Kaduna State governor, Nasir El-Rufai, has said in order to combat the corruption in the oil sector, the country needs to disband the Nigerian National Petroleum Corporation, NNPC, and replace it with a national oil company that would be “capitalized once and for all, and then freed to fend for itself like other national oil companies do.”
The governor also advocated the privatization of the nation’s refineries, contending that it was the most realistic option open to the country.
El Rufai spoke on Monday at the 2015 Wole Soyinka Centre Media Lecture Series, themed “Nigeria and the Oil Fortune” at the Sheraton Hotel, Abuja, where he was the guest speaker.

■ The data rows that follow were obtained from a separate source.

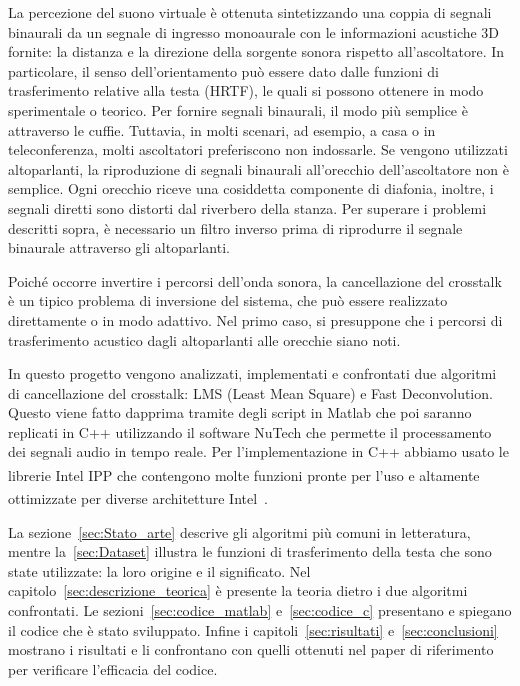 \documentclass[12pt,a4paper,titlepage]{article}
\begin{document}
La percezione del suono virtuale è ottenuta sintetizzando una coppia di segnali binaurali da un segnale di ingresso monoaurale con le informazioni acustiche 3D fornite: la distanza e la direzione della sorgente sonora rispetto all'ascoltatore. In particolare, il senso dell'orientamento può essere dato dalle funzioni di trasferimento relative alla testa (HRTF), le quali si possono ottenere in modo sperimentale o teorico. Per fornire segnali binaurali, il modo più semplice è attraverso le cuffie. Tuttavia, in molti scenari, ad esempio, a casa o in teleconferenza, molti ascoltatori preferiscono non indossarle. Se vengono utilizzati altoparlanti, la riproduzione di segnali binaurali all'orecchio dell'ascoltatore non è semplice. Ogni orecchio riceve una cosiddetta componente di diafonia, inoltre, i segnali diretti sono distorti dal riverbero della stanza. Per superare i problemi descritti sopra, è necessario un filtro inverso prima di riprodurre il segnale binaurale attraverso gli altoparlanti. 

Poiché occorre invertire i percorsi dell'onda sonora, la cancellazione del crosstalk è un tipico problema di inversione del sistema, che può essere realizzato direttamente o in modo adattivo. Nel primo caso, si presuppone che i percorsi di trasferimento acustico dagli altoparlanti alle orecchie siano noti. %

In questo progetto vengono analizzati, implementati e confrontati due algoritmi di cancellazione del crosstalk: LMS (Least Mean Square) e Fast Deconvolution.
Questo viene fatto dapprima tramite degli script in Matlab che poi saranno replicati in C++ utilizzando il software NuTech che permette il processamento dei segnali audio in tempo reale. Per l'implementazione in C++ abbiamo usato le librerie Intel\textsuperscript{\tiny\textregistered} IPP che contengono molte funzioni pronte per l'uso e altamente ottimizzate per diverse architetture Intel\textsuperscript{\tiny\textregistered}~\cite{Intel:IPP}.

La sezione~\ref{sec:Stato_arte} descrive gli algoritmi più comuni in letteratura, mentre la~\ref{sec:Dataset} illustra le funzioni di trasferimento della testa che sono state utilizzate: la loro origine e il significato. Nel capitolo~\ref{sec:descrizione_teorica} è presente la teoria dietro i due algoritmi confrontati. Le sezioni~\ref{sec:codice_matlab} e~\ref{sec:codice_c} presentano e spiegano il codice che è stato sviluppato. Infine i capitoli~\ref{sec:risultati} e~\ref{sec:conclusioni} mostrano i risultati e li confrontano con quelli ottenuti nel paper di riferimento per verificare l'efficacia del codice.
\clearpage
\end{document}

The governor alleged that the NNPC had become a “parallel government” that had “remitted about 58% of the monies earned between 2012 and the first half of 2015,” adding that “a company with the audacity to retain 42% of a country’s money has become a veritable parallel republic!”
Invariably, the former Federal Capital Territory, FCT, minister observed, the oil giant consumes “more resources than the 36 states, the FCT and the Federal Government combined.”
“We should replace the NNPC with brand new organizations that are fit for purpose: – among others – a commercialized and corporatized national oil company and new industry regulators,” he stated.
“This country can no longer afford to maintain an NNPC that arrogantly, unlawfully and unconstitutionally spends an unhealthy proportion of national oil earnings on itself,” he added.
On the nation’s refineries, el Rufai went down memory lane and recollected that the Olusegun Obasanjo administration had sold two of them before leaving office, an action that was reversed by the Umaru Yar A’dua government.
“Eight years and millions of dollars in turn-around maintenance later, the refineries are at best a minor component of our supply sources for refined products while remaining a suction pump of our resources,” he observed.
To get out of the devious cycle of maintaining refineries that do not serve the nation’s purpose, the governor advised the government to “incentivize competent investors to acquire majority shares and management control in all our refineries and sell to them crude oil at market prices.”
El Rufai lamented that although Nigeria is an oil rich country, the larger percentage of the population does not enjoy the benefits from the oil wealth.
He observed that the country makes enormous fortunes from its oil assets but contended that the problem was the management of the resources.
Reeling out figures to back his position, he stated that the nation earned about $500 billion during President Goodluck Jonathan years, adding that despite a 60 per cent fall in oil prices in 2014, the country still earned $77 billion from oil exports.
Sadly, he observed, for the vast majority of Nigerians, “oil is no fortune.”
“It is more of a mirage, but a more insidious kind, because the fortune is visible in the lifestyles of a few thousands of the privileged elite but is stubbornly inaccessible to tens of millions of ordinary people,” he observed.
One of the discussants at the event, Sam Omatseye, chairman of the editorial board of The Nation newspaper, however, disagreed with el Rufai, positing that replacing the NNPC with a new company may not solve the problem.
Rather, he suggested, the focus should be on strengthening institutions so that people can be made to follow rule of law.
“When you have rule of law, when you have a fidelity to the conscience of the law, every other thing will find its place. You cannot have an NNPC spending more on cost than it gives in profit because everything will have to be written down and codified in law,” Omatseye explained.
The Wole Soyinka Lecture Series, which started in 2008 is held yearly in honour of Nobel Laureate Wole Soyinka in celebration of his birthday.
Other discussants at this year’s event were Adefunke Kasali, executive secretary, Nigeria Extractive Industries Transparency Initiative, NEITI and Deji Haastrup of the public affairs department of Chevron Nigeria.